Version difference data

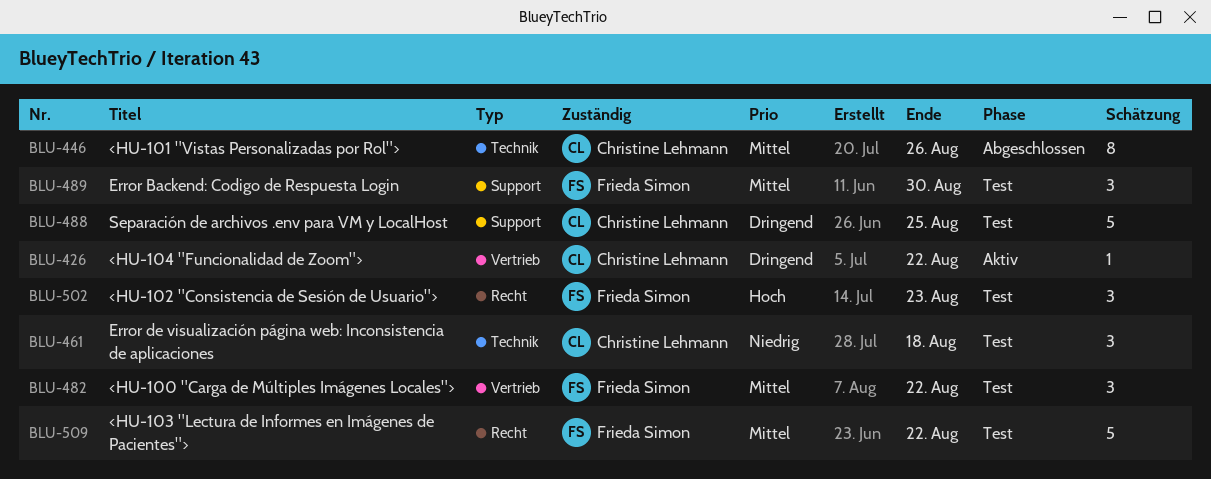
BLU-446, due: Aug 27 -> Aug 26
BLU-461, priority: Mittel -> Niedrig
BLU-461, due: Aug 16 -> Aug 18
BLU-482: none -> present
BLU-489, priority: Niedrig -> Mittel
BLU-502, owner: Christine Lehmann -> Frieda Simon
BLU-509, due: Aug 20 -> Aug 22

→ **BRIEF**:
Copy all the records word for word and keep the pictures out.

→ **RESPONSE TO THE TASK**:
BLU-446, due: Aug 27 -> Aug 26
BLU-461, priority: Mittel -> Niedrig
BLU-461, due: Aug 16 -> Aug 18
BLU-482: none -> present
BLU-489, priority: Niedrig -> Mittel
BLU-502, owner: Christine Lehmann -> Frieda Simon
BLU-509, due: Aug 20 -> Aug 22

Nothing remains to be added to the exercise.